Seguimiento a las operaciones de arrendamiento


¿Cómo se da seguimiento y acumulan las operaciones de arrendamiento? Bien, el penúltimo párrafo del artículo 17 de la Ley, precisa que, se deberá presentar el aviso correspondiente cuando se realicen actos u operaciones que en su acumulado, durante un periodo de seis meses, igualen o rebasen el umbral de aviso. No obstante, el artículo 19 de las Reglas de Carácter General a que refiere la Ley (las Reglas), precisa el mecanismo por medio del cual debe cumplirse con la obligación de seguimiento y acumulación de operaciones, que, para efecto del arrendamiento, ésta será cuando la operación rebase el umbral de identificación (recordando que, si no es así, no se está en el supuesto de una actividad vulnerable) que establece la fracción XV del artículo 17, y será por un periodo de seis meses.
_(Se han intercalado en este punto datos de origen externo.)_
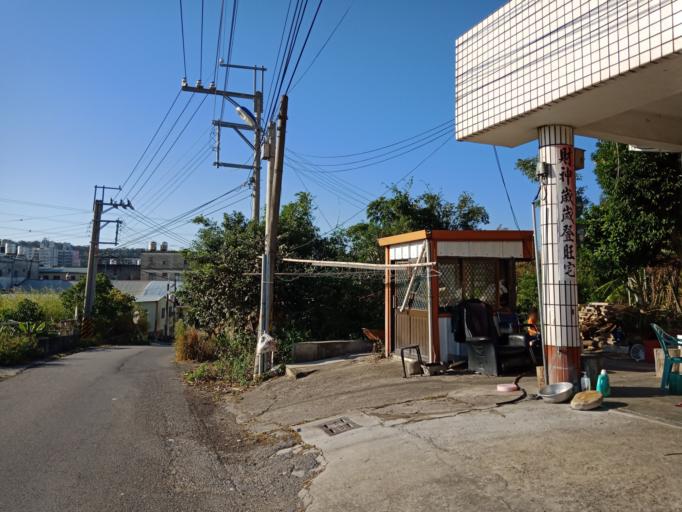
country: TW
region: Taiwan
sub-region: Miaoli
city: Miaoli
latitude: 24.4928
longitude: 120.6945
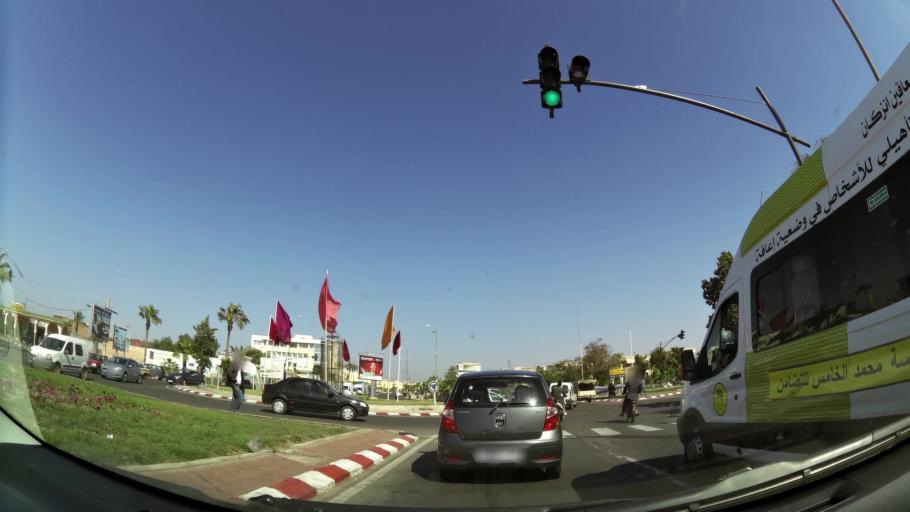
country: MA
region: Souss-Massa-Draa
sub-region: Inezgane-Ait Mellou
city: Inezgane
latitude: 30.3626
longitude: -9.5339
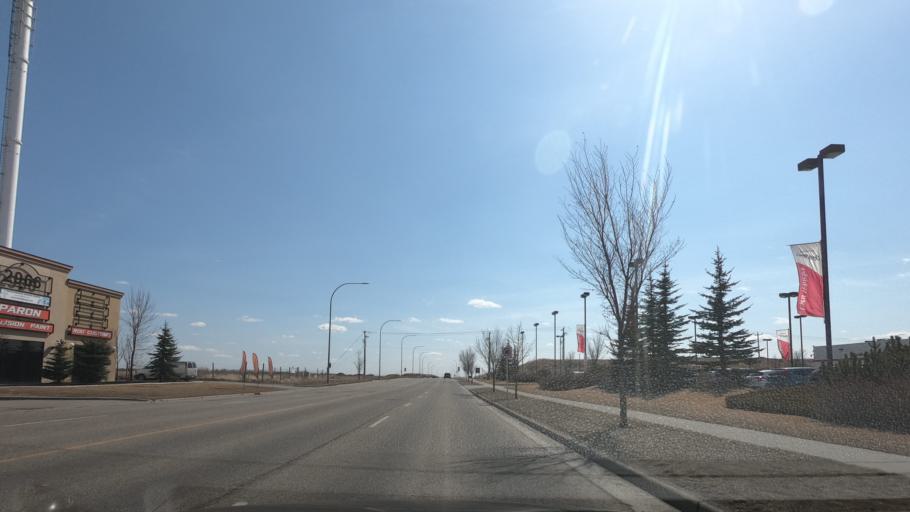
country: CA
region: Alberta
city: Airdrie
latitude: 51.2585
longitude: -114.0051
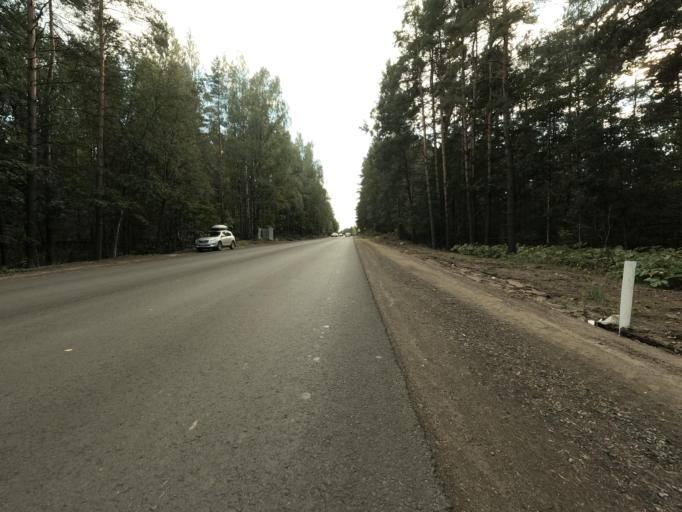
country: RU
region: Leningrad
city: Koltushi
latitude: 59.9571
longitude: 30.6587
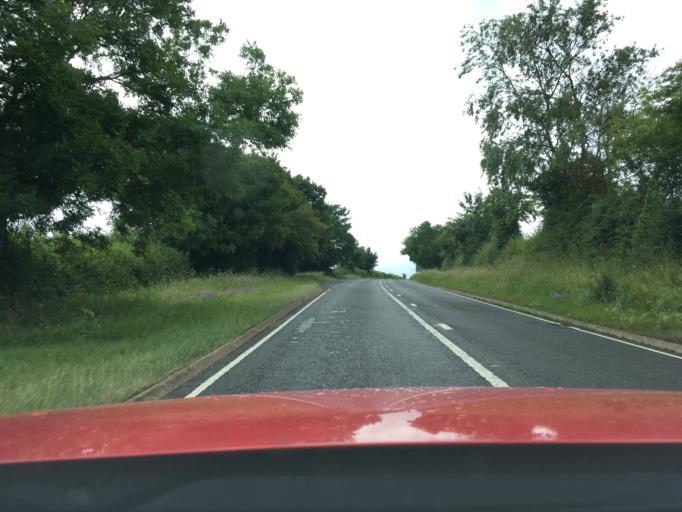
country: GB
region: England
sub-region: Warwickshire
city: Wellesbourne Mountford
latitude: 52.1261
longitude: -1.6030
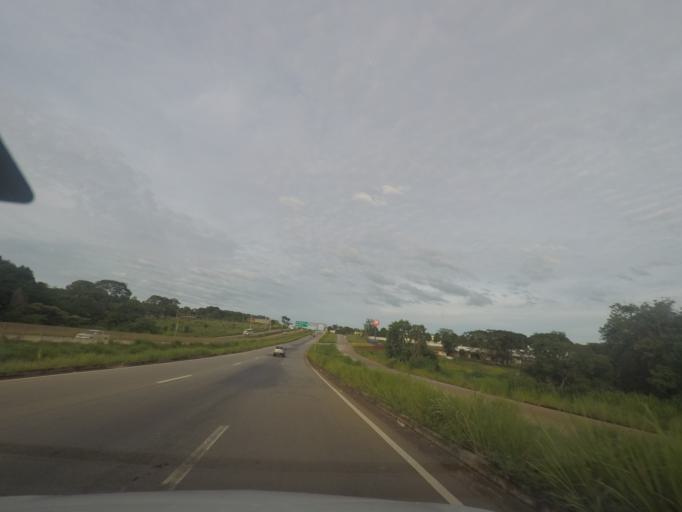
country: BR
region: Goias
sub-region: Trindade
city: Trindade
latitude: -16.7308
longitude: -49.3923
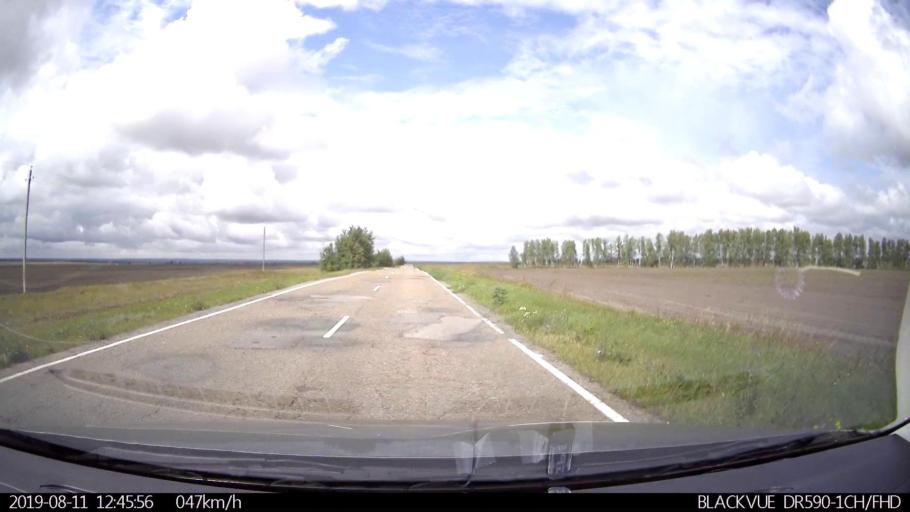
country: RU
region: Ulyanovsk
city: Ignatovka
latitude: 53.8618
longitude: 47.7235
En consecuencia, el que realiza la actividad vulnerable, generaría el aviso de forma bimestral, considerado que el umbral de aviso es dos veces el umbral de identificación.

Esta actividad vulnerable, tiene la prohibición de uso de efectivo para el cumplimiento de obligaciones de actos u operaciones de arrendamiento de inmuebles e incluso de vehículos automotores terrestres, aéreos y marítimos (esta última no catalogada como actividad vulnerable, pero si sujeta a la prohibición) señalada en la fracción VII del artículo 32 de la Ley, por un valor igual o superior a 3,210 UMA es decir $278,884.80, en el que se debe observar que, para su cálculo, no debe considerarse los impuestos y accesorios. 

Aunado a lo anterior, cuando el arrendamiento se considera una actividad vulnerable, quien la realice deberá cumplir con las siguientes obligaciones: (i) la inscripción al padrón de sujetos obligados, (ii) la identificación del cliente y/o usuario, (iii) contar con un manual de políticas y lineamientos de identificación, (iv) si es persona moral, contar con un responsable de cumplimiento, (v) resguardo y confidencialidad de la información de las operaciones, (vi) identificar al dueño beneficiario, (vii) requerir al cliente información sobre su actividad u ocupación; entre otras.


Recomendaciones


Como se puede observar, quien tiene como actividad principal el arrendamiento de inmuebles o bien, aquel que ofrezca en renta algún inmueble de su propiedad no necesariamente está sujeto al régimen de prevención de operaciones con recursos de procedencia ilícita, por lo que, no tiene una obligación relativa al cumplimiento de la Ley en comento, sin embargo, de estar obligado, es necesario que realice un análisis de su operación y así, estar en condiciones de cumplir en su totalidad con las obligaciones que la Ley Federal para la Prevención e Identificación de Operaciones con Recursos de Procedencia Ilícita y su regulación secundaria establece para las actividades vulnerables, lo anterior, con la finalidad de evitar sanciones económicas que puedan menoscabar su patrimonio.